Respective weights α 1, α 2 and the pair of directive property virtual microphone Vk andSignal be associated, obtain respective weight signal alpha1Vk、And to the weighted signal α1Vk、Summation, obtain the signal V of summation virtual microphoneSUMFor
In subprocess 240, following steps are additionally provided:According to identified or desired pattern direction angle θd(so
And in this case, it is maximum search angle θbisDirection, i.e., it can search and be calculated by ceiling capacity discovery procedure 245
Maximum new direction) and angle of departure ρ calculate 130 weight αs 1, α 2 so that the summation radiation diagram ΓSUM(θ's)
Main lobe in circular sector (being main circular sector MS in this case) by steering, to point to the expected angle θd(i.e. most
Big search angle, θbis) direction.
Therefore, as shown in figure 15, after step 140, summation signals in the desired direction are assessed in step 250
VSUMPower, particularly assess summation signals VSUMTeager ENERGY EsT。
Then, summation signals V is assessed in step 260SUMTeager ENERGY EsTWhether it is maximum energy in the MS of host sectors
Amount.As described in more detail below, the appraisal procedure 260 is preferably a part for iterative process, and in such case
Under, the resolution ratio of iterative process by be provided to step 260 be used for assess resolution parameter RES control.
In the yes case, location estimation, i.e. the maximization direction θ corresponding to desired orientation are founddmax.Maximum direction
θdmaxIt is the source position estimation in units of radian.In addition, appraisal procedure 260, which provides to point to, maximizes direction θdmaxSummation spoke
Penetrate figure ΓSUM(θ) to induction signal Vmax。
In the negative case, new maximum search angular direction θ is selected in step 270bis, and in step 130,
Based on such new maximum search angle θbisCalculating is provided to step 140 with to summation pattern ΓSUMThe weight α of (θ) steering
1、α2.Such weight is, for example, such as [α indicated in following pseudo code example1α2]=F [θbis;ρ;Γ (θ)] solution.

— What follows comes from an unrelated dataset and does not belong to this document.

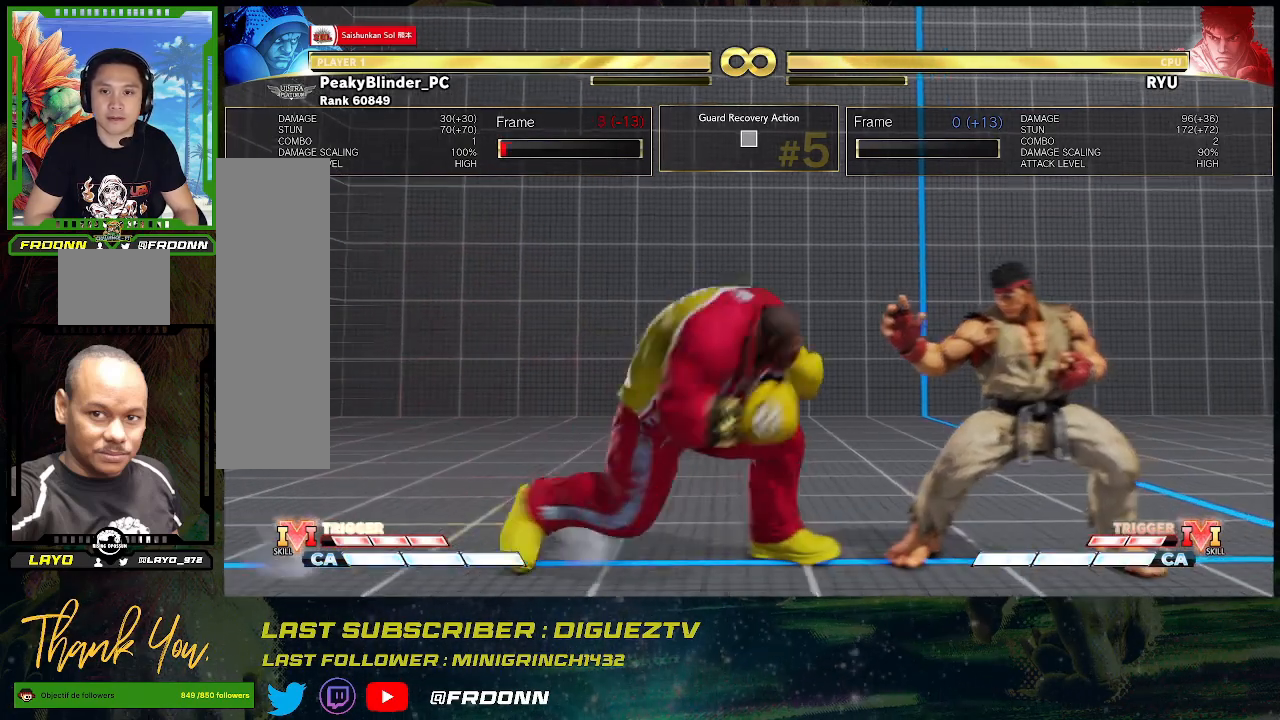
{"buttons": [], "left_stick": "center", "events": []}
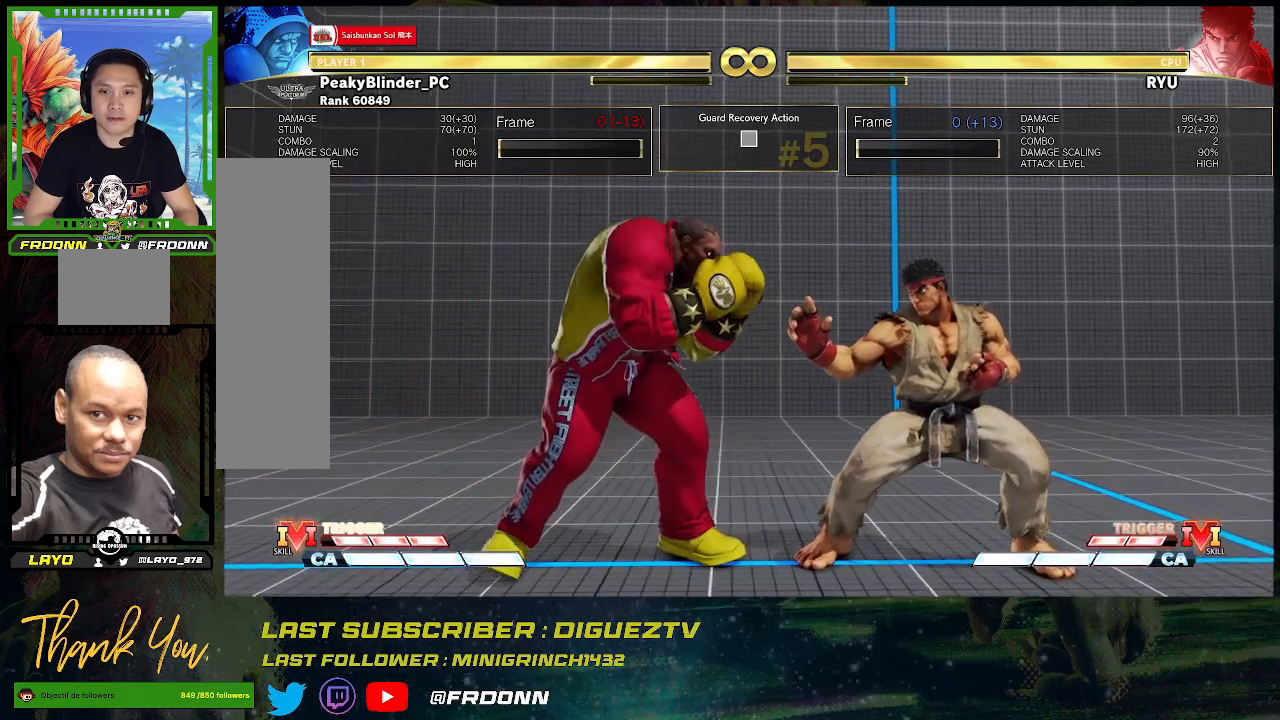
{"buttons": [], "left_stick": "down-left", "events": [[200, "left_stick", "down-left"], [350, "SQUARE", "down"], [483, "SQUARE", "up"]]}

In the example of fig. 15, as described above, providing the first mark angle, θ from step 220 to step 270max, step 270
It is determined that the new maximum search angular direction theta in the direction corresponding to the virtual microphone of the first markbis, and from step 230 to phase
Same step 270 transmits the virtual microphone for corresponding to the second markDirection second mark angle, θp.This, which is performed, makes
New maximum search direction θ can be selected by obtaining step 270bis, i.e., angle, θ is marked first by step 130 and 140maxWith
Two mark angle, θspBetween desired direction θ in the main circular sector MS that limits pointed by summation radiation diagramd.Such as with reference to subsequent
Pseudo code example preferably explain that this is particularly by iteratively halving main circular sector to obtain.Maximum estimated is provided
θbisStep 270 angle bisection θ is provided in the first iterationbis=(θmax+θp)/2, and in subsequent iterations, by assessing
Step 260 provides the angle, θ of the first markmaxWith the angle, θ of the second markpRenewal.
Therefore, position fixing process 200 is the modification of beam forming process 100, and it is in step 110-120 from microphone signal shape
Increase sequencer procedure (step 210-230) after virtual microphone in a pair, host sectors MS a pair of virtual wheats are limited with identification
Gram wind, it has and includes maximization direction θdmaxMaximum probability.Host sectors MS corresponds to the circle of beam forming procedure 100
Sector CS, therefore beam forming step 130-140 is provided it to, beam forming step 130-140 is determined in the circular fan
In area CS (that is, host sectors NS) can steering summation radiation diagram.These steps 130-140 is including step 250-270 maximum
Performed under the control of energy discovery procedure 245.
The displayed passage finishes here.